2: Not knowing what you’re getting into:
While making an investment, not doing your due diligence regarding the investment and its suitability with your portfolio might just make things complicated. You would have to follow up on your investments at some point and you wouldn’t know what to expect. Instead, investing in products that you understand and find suitable would make things a lot easier. Also, buying investments due to the fear of missing out on riding the gains can potentially sink your hard-earned money. Remember the tech uprising? Some tech companies made it, and some dropped dead. If you would’ve invested in ‘My Space’ just because you didn’t want to miss out on the massive gains of the tech industry in the early 2000s, your money was as good as gone, but if you would’ve invested in google, you’d probably be a millionaire right now. Both of them were rapidly tech companies, but one of them just ended up horribly.

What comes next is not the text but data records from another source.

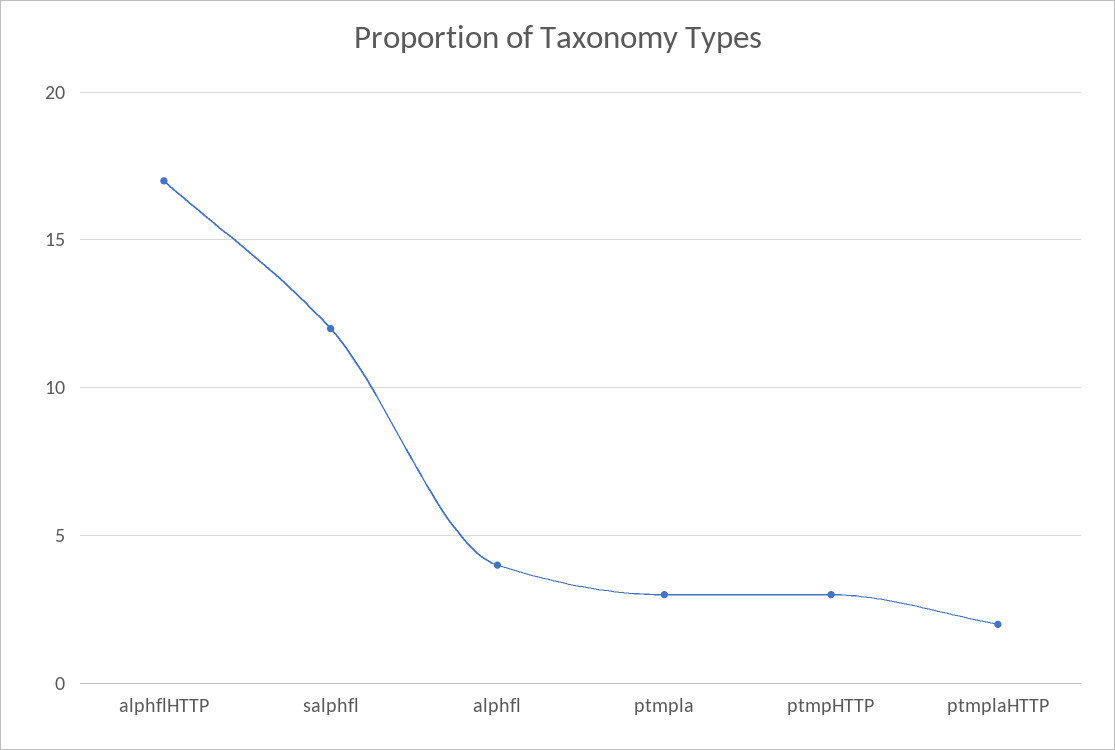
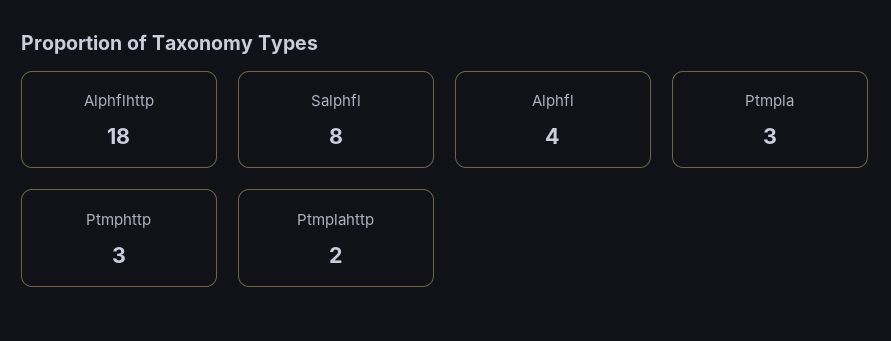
  {
-   "alphflHTTP": 17,
+   "alphflHTTP": 18,
-   "salphfl": 12,
+   "salphfl": 8,
    "alphfl": 4,
    "ptmpla": 3,
    "ptmpHTTP": 3,
    "ptmplaHTTP": 2
  }

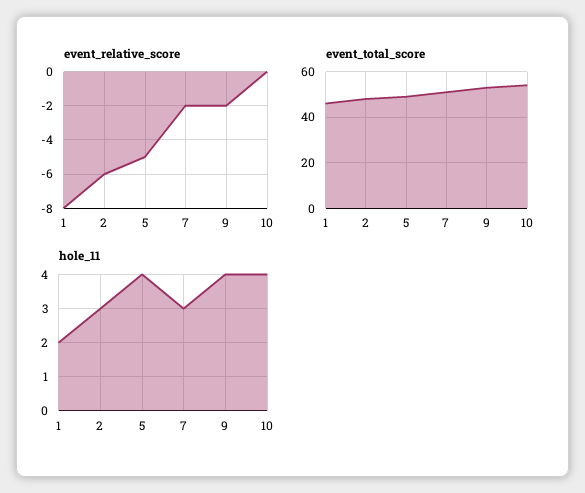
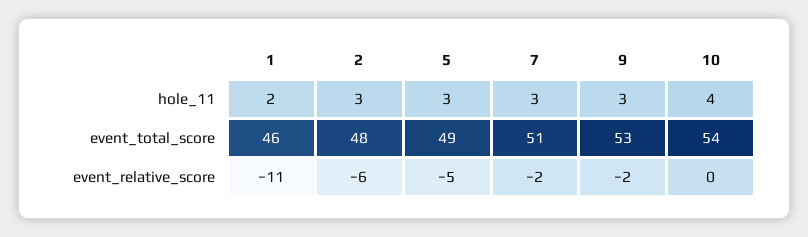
  {
    "event_relative_score": {
-     "1": -8,
+     "1": -11,
      "2": -6,
      "5": -5,
      "7": -2,
      "9": -2,
      "10": 0
    },
    "event_total_score": {
      "1": 46,
      "2": 48,
      "5": 49,
      "7": 51,
      "9": 53,
      "10": 54
    },
    "hole_11": {
      "1": 2,
      "2": 3,
-     "5": 4,
+     "5": 3,
      "7": 3,
-     "9": 4,
+     "9": 3,
      "10": 4
    }
  }

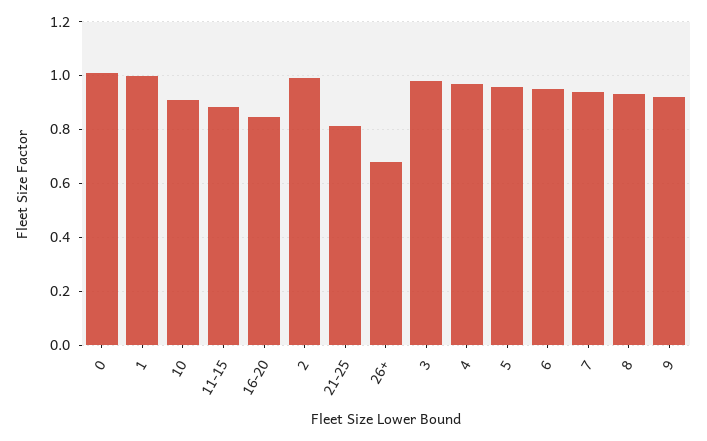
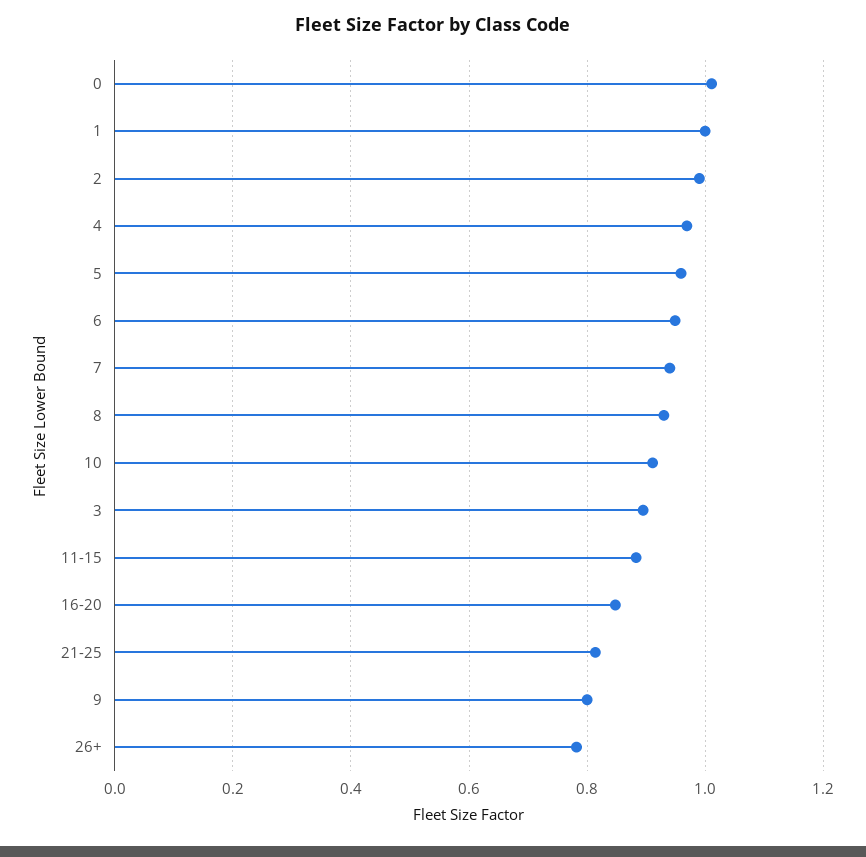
  {
    "0": 1.02,
    "1": 1,
    "10": 0.92,
    "11-15": 0.88,
    "16-20": 0.84,
    "2": 1,
    "21-25": 0.82,
-   "26+": 0.675,
+   "26+": 0.78,
-   "3": 0.975,
+   "3": 0.9,
    "4": 0.96,
    "5": 0.96,
    "6": 0.94,
    "7": 0.94,
    "8": 0.94,
-   "9": 0.925
+   "9": 0.8
  }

So, don’t let your fear of missing out drain your wallet, instead do proper research and invest in what you understand and are confident about.
3: Fatigue of decision making:
Doing copious amounts of research every time you get into some money and want to invest it somewhere is dreadful and ultimately ends up making investing in financial products much more complicated than it needs to be. An easy solution to this is investing in products like mutual funds which require regular payments, while keeping your portfolio simple and devoid of confusion.
We as investors end up making our investments complicated without even realising it. Don’t be overwhelmed by the variety of investment opportunities available just a click away, always make sure that you understand what you are investing in and remember, a minimalistic and simple portfolio will take you a long, hassle-free way.